Local Voices from Around the Globe: A border crossed brings grandeur

(Continued)

Though the purpose of my vacation in Cambodia was solely to tour Angkor Wat and the surrounding temples, evidence of Cambodia’s second most eminent history, the Cambodian Genocide, was impossible to avoid. The four-year regime of the Khmer Rouge (1975-79) is recent history and the scars of the slaughter are strikingly vivid to anyone touring Cambodia.

The starkest remnants of the genocide are everywhere. With a third of the pre-war population eradicated, I saw very few elderly individuals in my travels. Most had perished in the killing fields where other, younger captives had a better chance of survival. People 30 years old and younger, it seemed to me, were the only inhabitants remaining. The condition of the roads, forms of agriculture, popular forms of transportation, and sanitation were all about 40 years behind what is evident just across the border in Thailand. I also noticed that, although the markets around Angkor Wat were vast and illustrious, there wasn’t a single vendor hawking red scarves, the iconic symbol of the Khmer Rouge, even though there were many other colored scarves being sold.

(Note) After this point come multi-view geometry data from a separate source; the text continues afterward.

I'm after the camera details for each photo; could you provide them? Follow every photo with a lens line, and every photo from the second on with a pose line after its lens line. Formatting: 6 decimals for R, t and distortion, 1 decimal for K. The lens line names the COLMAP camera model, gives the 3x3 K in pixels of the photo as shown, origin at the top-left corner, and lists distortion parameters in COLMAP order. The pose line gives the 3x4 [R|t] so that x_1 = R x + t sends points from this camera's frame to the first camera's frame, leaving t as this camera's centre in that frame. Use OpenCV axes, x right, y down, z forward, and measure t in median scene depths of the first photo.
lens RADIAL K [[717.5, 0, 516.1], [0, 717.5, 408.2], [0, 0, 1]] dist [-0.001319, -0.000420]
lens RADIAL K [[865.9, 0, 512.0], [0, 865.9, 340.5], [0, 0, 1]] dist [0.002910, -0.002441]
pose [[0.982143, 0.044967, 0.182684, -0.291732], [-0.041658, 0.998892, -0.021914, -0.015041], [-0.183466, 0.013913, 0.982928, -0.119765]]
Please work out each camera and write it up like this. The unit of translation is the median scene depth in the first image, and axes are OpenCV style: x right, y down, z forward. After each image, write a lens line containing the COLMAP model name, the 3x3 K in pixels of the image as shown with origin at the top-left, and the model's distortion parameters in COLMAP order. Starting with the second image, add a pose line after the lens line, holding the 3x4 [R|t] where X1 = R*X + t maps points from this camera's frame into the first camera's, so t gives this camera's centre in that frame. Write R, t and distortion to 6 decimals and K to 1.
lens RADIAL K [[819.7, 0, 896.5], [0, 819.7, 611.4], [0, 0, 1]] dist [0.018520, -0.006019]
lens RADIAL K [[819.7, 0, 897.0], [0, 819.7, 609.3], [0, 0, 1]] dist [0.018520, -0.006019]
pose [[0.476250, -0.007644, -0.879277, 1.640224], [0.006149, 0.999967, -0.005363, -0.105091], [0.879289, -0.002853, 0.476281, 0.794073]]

The Khmer Rouge brought death not only to people, but also to the entire establishment of Cambodia and its culture. Teachers and “intellectuals” were specifically targeted by the Khmer Rouge and systematically executed, laying waste to traditions such as Cambodian music and dance and nearly eliminating early cultural history completely. Today, Cambodian dancers are very hard to find, as are Buddhist monks who also comprised one of the hardest hit contingencies during the genocide. Cambodia struggles today to maintain the character of its once illustrious culture that was nearly extinguished by Pol Pot’s genocidal authority.

My nationality, I discovered, had an effect on both my perception of the country and Cambodians’ reception of me. Our tour guide, my host brother and I both sensed, had a palpable aversion to me, the only American in the all-Thai group he was leading. He was the son of survivors, grandson and nephew of victims and his grief was clear, as it was for most Cambodians I interacted with. At some of the sites we visited the guide offhandedly refused to translate for me that which he’d said in Thai that was beyond my comprehension. In quizzing me about material he’d discussed at a given stop I discerned a vague condescension in his tone of voice that wasn’t present when doing the same with the other Thai members of the party. Frustrating as it was for me to communicate with the tour guide, I find the negative attitude some Cambodians hold for Americans completely understandable. The role the United States played in the onset of Pol Pot’s rise to power and ensuing massacre is a matter of record. This reality became very evident to me as I toured the nation almost 40 years after the fact.